Copy out all lines of the listing below that hold "image".

-- RECORDED INFORMATION follows --

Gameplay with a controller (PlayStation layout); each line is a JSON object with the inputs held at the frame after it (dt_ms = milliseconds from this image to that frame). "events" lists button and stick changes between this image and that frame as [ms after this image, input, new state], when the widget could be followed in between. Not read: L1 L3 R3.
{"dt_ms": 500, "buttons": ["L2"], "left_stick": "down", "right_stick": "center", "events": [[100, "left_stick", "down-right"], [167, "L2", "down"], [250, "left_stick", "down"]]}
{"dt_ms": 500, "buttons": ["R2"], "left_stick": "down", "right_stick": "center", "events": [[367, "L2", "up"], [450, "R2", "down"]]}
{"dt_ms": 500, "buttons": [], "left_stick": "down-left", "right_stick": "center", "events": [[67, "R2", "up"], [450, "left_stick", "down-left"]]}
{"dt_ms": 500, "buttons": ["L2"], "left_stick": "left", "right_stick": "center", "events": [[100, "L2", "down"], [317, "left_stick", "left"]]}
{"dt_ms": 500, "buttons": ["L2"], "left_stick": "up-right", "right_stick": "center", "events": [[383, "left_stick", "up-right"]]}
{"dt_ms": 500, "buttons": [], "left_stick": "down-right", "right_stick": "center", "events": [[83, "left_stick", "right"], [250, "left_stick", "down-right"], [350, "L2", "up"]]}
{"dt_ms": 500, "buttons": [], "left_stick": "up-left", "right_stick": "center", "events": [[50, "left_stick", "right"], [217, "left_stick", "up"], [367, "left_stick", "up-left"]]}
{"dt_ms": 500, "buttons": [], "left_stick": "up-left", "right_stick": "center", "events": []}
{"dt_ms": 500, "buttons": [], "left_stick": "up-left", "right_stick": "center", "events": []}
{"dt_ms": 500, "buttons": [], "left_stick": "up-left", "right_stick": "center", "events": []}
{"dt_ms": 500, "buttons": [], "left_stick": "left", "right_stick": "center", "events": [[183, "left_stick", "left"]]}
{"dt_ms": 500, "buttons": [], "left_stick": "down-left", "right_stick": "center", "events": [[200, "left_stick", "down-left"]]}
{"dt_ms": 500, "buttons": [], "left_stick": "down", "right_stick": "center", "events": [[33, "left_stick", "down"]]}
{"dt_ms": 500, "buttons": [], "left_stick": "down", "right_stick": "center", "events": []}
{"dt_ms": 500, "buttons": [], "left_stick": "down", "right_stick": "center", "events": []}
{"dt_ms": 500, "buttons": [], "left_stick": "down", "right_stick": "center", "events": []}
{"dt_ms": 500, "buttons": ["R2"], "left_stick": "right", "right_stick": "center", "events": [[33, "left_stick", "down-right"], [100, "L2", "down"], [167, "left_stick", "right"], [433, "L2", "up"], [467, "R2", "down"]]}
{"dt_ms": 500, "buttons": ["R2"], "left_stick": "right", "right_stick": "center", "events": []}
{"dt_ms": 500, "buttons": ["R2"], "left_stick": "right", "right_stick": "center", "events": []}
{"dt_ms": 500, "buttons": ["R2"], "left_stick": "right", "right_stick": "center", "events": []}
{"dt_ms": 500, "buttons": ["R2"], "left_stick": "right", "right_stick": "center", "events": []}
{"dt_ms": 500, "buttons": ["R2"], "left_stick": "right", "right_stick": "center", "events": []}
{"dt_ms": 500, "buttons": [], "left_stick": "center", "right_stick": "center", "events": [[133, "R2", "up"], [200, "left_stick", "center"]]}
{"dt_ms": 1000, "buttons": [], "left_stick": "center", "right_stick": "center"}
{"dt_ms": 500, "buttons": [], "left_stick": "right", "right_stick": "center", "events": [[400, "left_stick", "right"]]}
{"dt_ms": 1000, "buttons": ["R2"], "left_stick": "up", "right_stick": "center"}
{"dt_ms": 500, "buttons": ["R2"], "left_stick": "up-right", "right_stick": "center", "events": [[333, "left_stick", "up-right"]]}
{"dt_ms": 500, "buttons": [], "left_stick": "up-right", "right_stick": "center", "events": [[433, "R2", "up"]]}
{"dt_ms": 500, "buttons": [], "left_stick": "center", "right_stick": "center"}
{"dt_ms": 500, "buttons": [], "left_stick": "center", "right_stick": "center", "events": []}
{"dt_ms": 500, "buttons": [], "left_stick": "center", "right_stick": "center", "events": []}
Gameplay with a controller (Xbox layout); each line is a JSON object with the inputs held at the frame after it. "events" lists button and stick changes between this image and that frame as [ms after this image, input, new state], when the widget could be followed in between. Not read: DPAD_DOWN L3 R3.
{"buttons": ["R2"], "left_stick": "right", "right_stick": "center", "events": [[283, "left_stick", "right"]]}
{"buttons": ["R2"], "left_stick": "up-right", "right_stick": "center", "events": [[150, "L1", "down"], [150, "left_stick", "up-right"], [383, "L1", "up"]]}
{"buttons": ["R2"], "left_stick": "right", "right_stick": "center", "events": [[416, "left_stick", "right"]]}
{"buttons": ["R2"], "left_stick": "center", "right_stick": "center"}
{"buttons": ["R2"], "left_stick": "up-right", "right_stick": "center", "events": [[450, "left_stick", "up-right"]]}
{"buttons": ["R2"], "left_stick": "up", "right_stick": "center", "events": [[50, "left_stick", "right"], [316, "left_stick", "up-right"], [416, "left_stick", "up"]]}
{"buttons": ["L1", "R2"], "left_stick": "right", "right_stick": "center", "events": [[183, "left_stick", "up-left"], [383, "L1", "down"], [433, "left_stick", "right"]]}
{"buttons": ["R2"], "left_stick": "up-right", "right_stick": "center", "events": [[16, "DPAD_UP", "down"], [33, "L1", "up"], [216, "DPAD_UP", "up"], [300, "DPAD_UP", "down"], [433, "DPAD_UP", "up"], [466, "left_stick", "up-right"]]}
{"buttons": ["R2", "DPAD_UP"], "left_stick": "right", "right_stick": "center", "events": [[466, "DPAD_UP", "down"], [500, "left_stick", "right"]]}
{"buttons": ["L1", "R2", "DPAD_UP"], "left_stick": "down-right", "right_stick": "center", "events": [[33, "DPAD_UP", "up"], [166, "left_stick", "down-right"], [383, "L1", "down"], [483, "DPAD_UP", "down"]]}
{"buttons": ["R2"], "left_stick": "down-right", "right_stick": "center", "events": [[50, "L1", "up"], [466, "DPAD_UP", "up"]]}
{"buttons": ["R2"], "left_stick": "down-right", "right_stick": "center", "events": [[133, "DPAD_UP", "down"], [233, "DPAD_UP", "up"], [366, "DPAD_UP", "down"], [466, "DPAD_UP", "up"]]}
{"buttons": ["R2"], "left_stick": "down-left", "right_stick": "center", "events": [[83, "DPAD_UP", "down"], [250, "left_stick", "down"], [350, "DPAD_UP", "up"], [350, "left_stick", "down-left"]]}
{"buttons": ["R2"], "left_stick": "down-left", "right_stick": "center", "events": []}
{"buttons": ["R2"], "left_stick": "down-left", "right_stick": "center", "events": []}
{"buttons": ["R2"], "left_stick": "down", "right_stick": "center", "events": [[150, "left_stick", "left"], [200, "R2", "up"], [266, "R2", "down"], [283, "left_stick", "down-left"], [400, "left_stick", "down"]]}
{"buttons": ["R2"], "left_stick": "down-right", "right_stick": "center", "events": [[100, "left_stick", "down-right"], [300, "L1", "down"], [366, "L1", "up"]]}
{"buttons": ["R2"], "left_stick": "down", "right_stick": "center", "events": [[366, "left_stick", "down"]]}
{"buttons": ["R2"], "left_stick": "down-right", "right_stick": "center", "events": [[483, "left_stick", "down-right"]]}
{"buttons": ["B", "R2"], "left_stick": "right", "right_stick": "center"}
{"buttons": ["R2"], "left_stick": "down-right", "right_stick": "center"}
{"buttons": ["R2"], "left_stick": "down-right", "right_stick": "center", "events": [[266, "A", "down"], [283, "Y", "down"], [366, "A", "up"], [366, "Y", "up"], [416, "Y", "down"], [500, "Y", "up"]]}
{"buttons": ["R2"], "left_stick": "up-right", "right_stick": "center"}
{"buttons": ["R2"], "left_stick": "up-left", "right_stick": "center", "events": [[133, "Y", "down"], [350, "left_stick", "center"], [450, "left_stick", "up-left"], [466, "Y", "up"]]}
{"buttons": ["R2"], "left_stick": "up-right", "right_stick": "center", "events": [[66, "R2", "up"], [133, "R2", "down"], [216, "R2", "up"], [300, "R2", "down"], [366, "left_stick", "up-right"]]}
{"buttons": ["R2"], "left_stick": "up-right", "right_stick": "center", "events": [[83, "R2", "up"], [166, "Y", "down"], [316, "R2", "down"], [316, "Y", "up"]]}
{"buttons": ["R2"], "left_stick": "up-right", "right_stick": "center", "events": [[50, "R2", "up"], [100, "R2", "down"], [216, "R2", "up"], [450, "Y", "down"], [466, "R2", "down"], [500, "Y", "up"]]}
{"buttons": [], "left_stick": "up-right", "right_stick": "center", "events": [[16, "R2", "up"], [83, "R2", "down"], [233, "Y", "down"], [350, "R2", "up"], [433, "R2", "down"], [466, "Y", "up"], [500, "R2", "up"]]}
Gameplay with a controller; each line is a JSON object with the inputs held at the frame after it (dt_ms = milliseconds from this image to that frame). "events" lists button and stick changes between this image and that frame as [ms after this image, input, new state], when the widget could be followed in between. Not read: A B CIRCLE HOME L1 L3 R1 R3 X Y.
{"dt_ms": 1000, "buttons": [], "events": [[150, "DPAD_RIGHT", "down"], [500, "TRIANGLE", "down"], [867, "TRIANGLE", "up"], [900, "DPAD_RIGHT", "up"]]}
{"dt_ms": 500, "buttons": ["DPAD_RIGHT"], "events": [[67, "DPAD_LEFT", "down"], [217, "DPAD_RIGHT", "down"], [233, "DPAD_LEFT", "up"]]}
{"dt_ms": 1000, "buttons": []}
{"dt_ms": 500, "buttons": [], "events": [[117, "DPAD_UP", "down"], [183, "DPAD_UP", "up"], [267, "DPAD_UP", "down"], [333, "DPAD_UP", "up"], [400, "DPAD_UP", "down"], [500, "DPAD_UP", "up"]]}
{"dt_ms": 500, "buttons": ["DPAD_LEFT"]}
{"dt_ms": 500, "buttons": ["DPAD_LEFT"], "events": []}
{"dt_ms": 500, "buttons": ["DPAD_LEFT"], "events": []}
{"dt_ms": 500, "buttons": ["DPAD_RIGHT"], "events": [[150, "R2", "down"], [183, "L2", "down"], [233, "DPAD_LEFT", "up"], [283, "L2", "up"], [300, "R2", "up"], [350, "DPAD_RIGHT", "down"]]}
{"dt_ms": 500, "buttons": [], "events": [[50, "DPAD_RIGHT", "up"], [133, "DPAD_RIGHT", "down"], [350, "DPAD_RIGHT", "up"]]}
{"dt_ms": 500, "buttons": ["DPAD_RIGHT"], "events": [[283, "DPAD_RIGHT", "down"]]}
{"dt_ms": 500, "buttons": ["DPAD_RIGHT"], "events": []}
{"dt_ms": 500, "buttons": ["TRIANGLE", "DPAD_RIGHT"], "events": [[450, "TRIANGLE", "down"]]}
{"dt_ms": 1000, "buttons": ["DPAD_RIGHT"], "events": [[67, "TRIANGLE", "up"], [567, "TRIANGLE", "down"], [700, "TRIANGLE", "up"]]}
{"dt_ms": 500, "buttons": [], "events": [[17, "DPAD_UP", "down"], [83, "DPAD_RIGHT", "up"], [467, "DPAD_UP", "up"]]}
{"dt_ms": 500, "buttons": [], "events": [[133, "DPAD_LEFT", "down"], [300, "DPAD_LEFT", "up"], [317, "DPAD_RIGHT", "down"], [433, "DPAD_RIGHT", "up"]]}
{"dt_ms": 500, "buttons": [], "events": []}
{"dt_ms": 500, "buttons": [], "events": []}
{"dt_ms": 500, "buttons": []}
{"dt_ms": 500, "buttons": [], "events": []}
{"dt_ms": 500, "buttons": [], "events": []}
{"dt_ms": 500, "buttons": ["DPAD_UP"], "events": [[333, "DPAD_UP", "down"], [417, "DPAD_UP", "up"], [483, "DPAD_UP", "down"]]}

-- RECORDED INFORMATION concluded --

REPLY TO THE TASK –
Gameplay with a controller (PlayStation layout); each line is a JSON object with the inputs held at the frame after it (dt_ms = milliseconds from this image to that frame). "events" lists button and stick changes between this image and that frame as [ms after this image, input, new state], when the widget could be followed in between. Not read: L1 L3 R3.
Gameplay with a controller (Xbox layout); each line is a JSON object with the inputs held at the frame after it. "events" lists button and stick changes between this image and that frame as [ms after this image, input, new state], when the widget could be followed in between. Not read: DPAD_DOWN L3 R3.
Gameplay with a controller; each line is a JSON object with the inputs held at the frame after it (dt_ms = milliseconds from this image to that frame). "events" lists button and stick changes between this image and that frame as [ms after this image, input, new state], when the widget could be followed in between. Not read: A B CIRCLE HOME L1 L3 R1 R3 X Y.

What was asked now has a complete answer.